1. An audio and video retrieval method is characterized by comprising the following steps:

acquiring an input search term;

determining a retrieval result according to the relevance between the text content corresponding to each target text document and the retrieval word and the audio/video file corresponding to each target text document;

wherein determining text content related to the search term from the target text document comprises:

2. The audio-video retrieval method of claim 1, wherein the determining of the retrieval result through the correlation between the text content corresponding to each target text document and the retrieval word and the audio-video file corresponding to each target text document comprises:

and sequencing the audio/video files corresponding to the target text documents according to the degree of correlation between the text content corresponding to each target text document and the search word, wherein the sequenced audio/video files are used as the search result.

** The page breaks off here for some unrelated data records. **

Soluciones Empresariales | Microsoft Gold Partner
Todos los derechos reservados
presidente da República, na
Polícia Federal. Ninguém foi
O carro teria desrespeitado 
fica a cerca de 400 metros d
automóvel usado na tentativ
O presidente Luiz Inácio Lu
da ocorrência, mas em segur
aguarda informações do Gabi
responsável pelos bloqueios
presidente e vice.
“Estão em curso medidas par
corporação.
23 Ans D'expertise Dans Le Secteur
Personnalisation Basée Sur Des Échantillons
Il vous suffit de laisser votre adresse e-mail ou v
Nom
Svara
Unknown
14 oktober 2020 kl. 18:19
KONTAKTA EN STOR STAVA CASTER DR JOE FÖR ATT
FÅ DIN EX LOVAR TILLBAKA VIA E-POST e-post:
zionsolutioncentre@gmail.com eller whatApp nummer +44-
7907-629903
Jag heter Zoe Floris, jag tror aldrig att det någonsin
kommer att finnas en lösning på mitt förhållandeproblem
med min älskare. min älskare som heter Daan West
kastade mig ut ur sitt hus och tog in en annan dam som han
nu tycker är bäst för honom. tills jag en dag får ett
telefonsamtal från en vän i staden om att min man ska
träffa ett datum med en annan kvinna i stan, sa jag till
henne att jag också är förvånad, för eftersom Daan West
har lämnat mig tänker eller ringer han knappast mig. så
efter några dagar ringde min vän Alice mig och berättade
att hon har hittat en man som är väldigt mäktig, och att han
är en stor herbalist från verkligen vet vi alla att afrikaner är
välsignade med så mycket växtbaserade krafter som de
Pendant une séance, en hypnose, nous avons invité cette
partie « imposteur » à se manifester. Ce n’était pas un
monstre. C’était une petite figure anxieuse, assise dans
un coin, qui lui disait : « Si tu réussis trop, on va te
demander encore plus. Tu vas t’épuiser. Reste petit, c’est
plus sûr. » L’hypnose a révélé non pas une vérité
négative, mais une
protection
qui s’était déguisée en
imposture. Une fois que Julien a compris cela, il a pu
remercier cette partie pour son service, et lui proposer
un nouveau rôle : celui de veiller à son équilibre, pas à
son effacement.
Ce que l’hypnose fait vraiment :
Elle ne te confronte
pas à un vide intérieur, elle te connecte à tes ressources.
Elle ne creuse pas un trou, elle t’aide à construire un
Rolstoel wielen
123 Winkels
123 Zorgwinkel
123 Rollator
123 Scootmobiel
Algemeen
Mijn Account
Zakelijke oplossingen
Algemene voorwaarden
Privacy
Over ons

3. The audio-video retrieval method according to claim 1, wherein before the de-duplication and merging processing is performed on the target local document corresponding to each target sentence, the method further comprises:

4. The audio/video retrieval method according to claim 1, wherein the step of sequentially expanding each target sentence serving as a reference sentence to two sides according to a preset first expansion rule to obtain a target local document corresponding to the target sentence comprises:

5. The audio-video retrieval method according to claim 4, wherein the step of traversing and searching boundary sentences to two sides of the reference sentence by using the target sentence as the reference sentence comprises:

6. The audio/video retrieval method according to claim 3, wherein the step of sequentially expanding the target local document corresponding to the target sentence to both sides according to a preset second expansion rule by using the target local document as a reference local document to obtain a target local document after secondary expansion comprises:

7. The audio-video retrieval method according to claim 6, wherein the step of respectively traversing and searching boundary sentences to both sides of a reference local document by using a target local document corresponding to the target sentence as the reference local document comprises:

8. The audio-video retrieval method of claim 7, wherein the determining the relevance of the currently traversed sentence to the reference local document comprises:

9. The audio-video retrieval method of claim 2, wherein the sorting of the audio-video files corresponding to each target text document according to the degree of correlation between the text content corresponding to each target text document and the retrieval word comprises:

10. The audio-visual retrieval method of claim 2, wherein after determining the target text document, the method further comprises:

the sorting of the audio and video files corresponding to each target text document according to the degree of correlation between the text content corresponding to each target text document and the search word includes:

11. An audio-video retrieval device, comprising: the system comprises an acquisition module, a related document determining module, a related text determining module and a retrieval result determining module;

the acquisition module is used for acquiring the input search terms;

the retrieval result determining module is used for determining a retrieval result according to the correlation degree of the text content corresponding to each target text document and the retrieval word and the audio and video file corresponding to each target text document;

12. The audiovisual retrieval device of claim 11, wherein said relevant text determination module further comprises: a document extension module;

13. An audio-video retrieval device, comprising: a memory and a processor;

the memory is used for storing programs;

acquiring an input search term;

and carrying out duplication removal and merging treatment on the target local documents corresponding to the target sentences to obtain texts related to the search words after treatment.

14. A readable storage medium, on which a computer program is stored, which, when being executed by a processor, carries out the steps of the audiovisual retrieval method according to any of claims 1 to 10.